_Text shown_

━━━━━━


  5. Megan

    that sucks about his mane, although he does look REALLY COOL with it roached. most people i know whose horses have sweet itch just roach the mane. it’s so much more comfortable for the horse.

    hopefully winter will buy him some relief!

  6. Fig

    Oh noooooo!!! Fetti’s sister has this, and the Haffie gelding did too. We keep a fly sheet on her full-time spring to fall with neck and belly cover too, aggressively flyspray, SWAT mixed with.. something? Maybe flyspray? on her midline where she has the worst of it. The feedthrough supp we used to use was discontinued but C swapped to a new one I think – I’ll ask her later this week what she’d suggest.

━━━━━━

_Information provided_
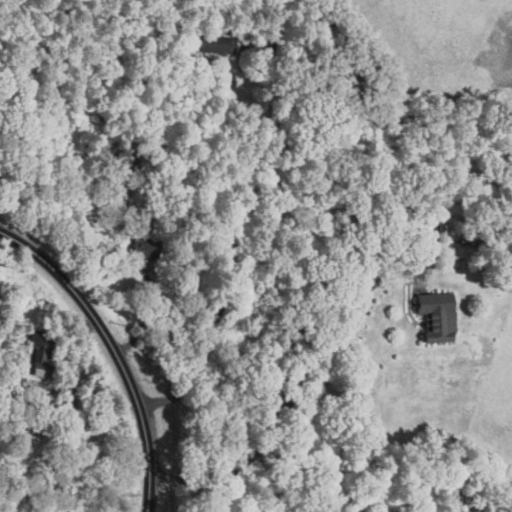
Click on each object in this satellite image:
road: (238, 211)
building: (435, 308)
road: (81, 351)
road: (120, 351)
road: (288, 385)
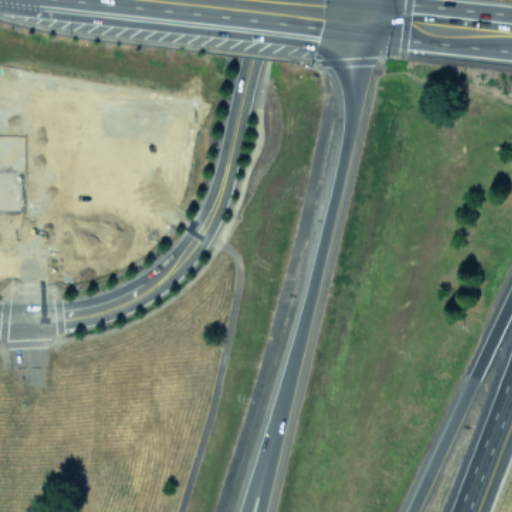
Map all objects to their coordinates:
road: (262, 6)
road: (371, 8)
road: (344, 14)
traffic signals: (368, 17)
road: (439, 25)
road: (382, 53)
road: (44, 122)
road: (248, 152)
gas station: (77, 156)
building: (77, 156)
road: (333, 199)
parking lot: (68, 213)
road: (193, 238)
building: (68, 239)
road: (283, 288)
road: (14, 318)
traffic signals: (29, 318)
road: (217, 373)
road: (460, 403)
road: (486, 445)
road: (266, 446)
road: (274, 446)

━━━━━━

_Work order_
Turn the comment paragraph that begins "that sucks about his mane" into a short bulleted list of its main points. Work only from the comments above, not from the records.

_Task solution_
- The situation with his mane is unfortunate, but he looks really cool with it roached.
- Most people the writer knows whose horses have sweet itch roach the mane.
- A roached mane is much more comfortable for the horse.